Learmouth et al (2012) argue that, within BMR, these effects have major consequences for delineating what is taken for granted as ‘useful’ or ‘useless’ research. As Grey (2001) points out, a shift in the balance of stakeholder values and interests associated with greater relevance is no less a political stance on the merits of different forms of scientific research than control by the academy (see also Willmott, 2012). Even those committed to a change in the mode of production have acknowledged their ‘infatuation’ with an alternative model of research, fuelled by “the growing stranglehold American journals were coming to have in the management field” (Hodgkinson and Starkey, 2011: 360). The same authors do still insist, however, on the need for “a trans-disciplinary field of inquiry that can authentically meet the twin imperatives of scholarly rigour and social usefulness” (ibid: 355).

Institutional logics and further ironies and contradictions in the rigour-relevance debate

Wherever one sits in the various inter-related debates about rigour/Mode 1 and relevance/Mode 2 it is hard not to see considerable irony in how this debate has progressed within the institutional context it seeks to question and critique. Perhaps most surprising is the sparseness of theorizing around rigour and relevance in general and the failure, in particular, to harness the insights that could be generated from what is, after all, the dominant approach within the US academy– namely, institutional theory.

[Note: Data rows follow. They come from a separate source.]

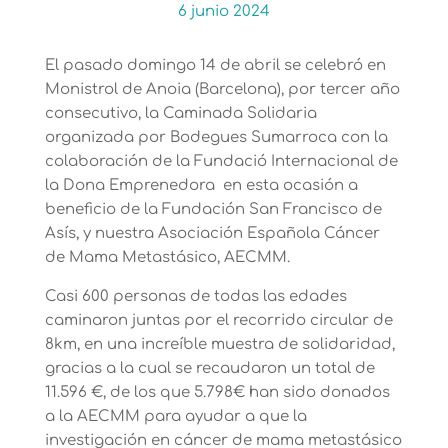
6 junio 2024
El pasado domingo 14 de abril se celebró en
Monistrol de Anoia (Barcelona), por tercer año
consecutivo, la Caminada Solidaria
organizada por Bodegues Sumarroca con la
colaboración de la Fundació Internacional de
la Dona Emprenedora en esta ocasión a
beneficio de la Fundación San Francisco de
Asís, y nuestra Asociación Española Cáncer
de Mama Metastásico, AECMM.
Casi 600 personas de todas las edades
caminaron juntas por el recorrido circular de
8km, en una increíble muestra de solidaridad,
gracias a la cual se recaudaron un total de
11.596 €, de los que 5.798€ han sido donados
a la AECMM para ayudar a que la
investigación en cáncer de mama metastásico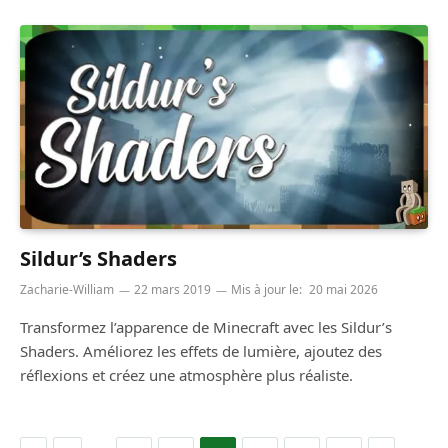
Sildur’s Shaders
Zacharie-William
22 mars 2019
Mis à jour le:
20 mai 2026
Transformez l’apparence de Minecraft avec les Sildur’s
Shaders. Améliorez les effets de lumière, ajoutez des
réflexions et créez une atmosphère plus réaliste.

Moving beyond a traditional interest in the isomorphic pressures (normative, coercive, mimetic) that promote the continuity and reproduction of organizational forms (DiMaggio and Powell, 1983; Powell and DiMaggio, 1991), (neo-)institutional theory has increasingly focused in recent years upon processes of institutional change. Prominent within this has been the idea that change can occur due to shifts in ‘institutional logic’ in particular institutional fields (Friedland and Alford, 1991; Reay and Hinings, 2005; Colyvas and Powell, 2006; Lounsbury, 2007).According to Friedland and Alford (1991), institutional logics refer not simply to structural arrangements (which can quite easily be changed) but also to belief systems and associated practices that define the legitimacy of particular actions or solutions. They therefore encompass the ‘heightened legitimacy’ (socio-political acceptance of a particular logic) as well as the ‘taken-for-grantedness’ (deep embedding of the new logic in practices and routines) that together characterize institutionalization processes (Aldrich and Fiol, 1994). Changes in institutional logics therefore involve changes in structures, belief systems and practices (Reay and Hinings, 2005: 352; Lounsbury, 2007: 289).